● ASSIGNMENT
Using the op-amp text below, explain in one to three sentences why an 80dB CMRR means that moving the common-mode voltage from 0.1V to 1.9V changes the output by 0.18mV.

● TEXT EXCERPT
————————

Other noise and error-related issues:
- Common-mode rejection ratio, or CMRR -- The ideal op-amp's output is its gain times the difference between the two inputs: it doesn't matter if V+ = 0.1V and V- = 0.099V, or V+ = 1.9V and V- = 1.899V -- in both cases V+ - V- is 0.001V. Real op-amps aren't quite as good, and the output has a slight dependency on the common-mode input voltage, which is just the average of the two inputs (V+ + V-) / 2. CMRR is specified in the datasheets at DC, and in general is a decreasing function of frequency, so if you have an opamp with minimum CMRR of 80dB, at 10kHz it might be only 60dB. (Check the op-amp graphs in the datasheet and look for typical CMRR as a function of frequency.) Note that dB is defined to be 20*log10(output voltage / input voltage), so 80dB is a factor of 10,000. With an 80dB CMRR, the effect of changing common-mode voltage from 0.1V to 1.9V would be a change in the output of (1.9V-0.1V) / 10000 = 0.18mV.

————————

● DATA FOR ANALYSIS

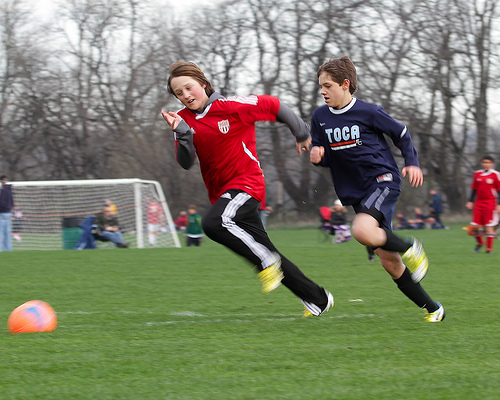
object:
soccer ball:
[8, 298, 56, 333]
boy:
[159, 60, 334, 317]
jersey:
[311, 97, 419, 231]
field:
[0, 227, 498, 399]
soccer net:
[1, 176, 182, 248]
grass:
[0, 227, 499, 396]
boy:
[308, 58, 443, 322]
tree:
[244, 1, 364, 220]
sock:
[392, 266, 439, 311]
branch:
[248, 1, 267, 82]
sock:
[477, 232, 482, 249]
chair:
[318, 207, 332, 239]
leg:
[202, 189, 275, 266]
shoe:
[260, 252, 284, 293]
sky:
[2, 2, 182, 55]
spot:
[26, 307, 40, 318]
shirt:
[175, 94, 279, 208]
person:
[187, 202, 204, 246]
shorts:
[471, 207, 497, 226]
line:
[0, 308, 374, 328]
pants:
[202, 190, 327, 316]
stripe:
[222, 192, 276, 269]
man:
[0, 176, 15, 251]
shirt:
[186, 214, 203, 236]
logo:
[323, 124, 362, 151]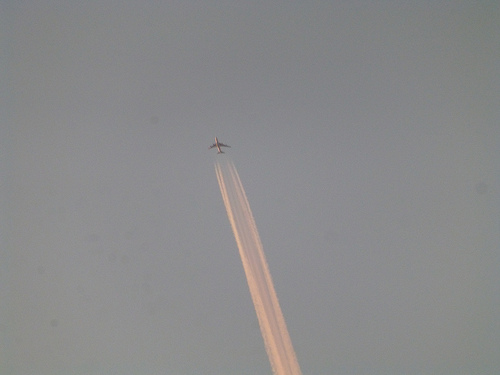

————————

● WRITTEN RESPONSE
Decibels are defined as 20*log10 of the output-to-input voltage ratio, so 80dB is a factor of 10,000. The common-mode voltage changes by 1.9V − 0.1V = 1.8V, and dividing that by 10,000 gives an output change of 0.18mV.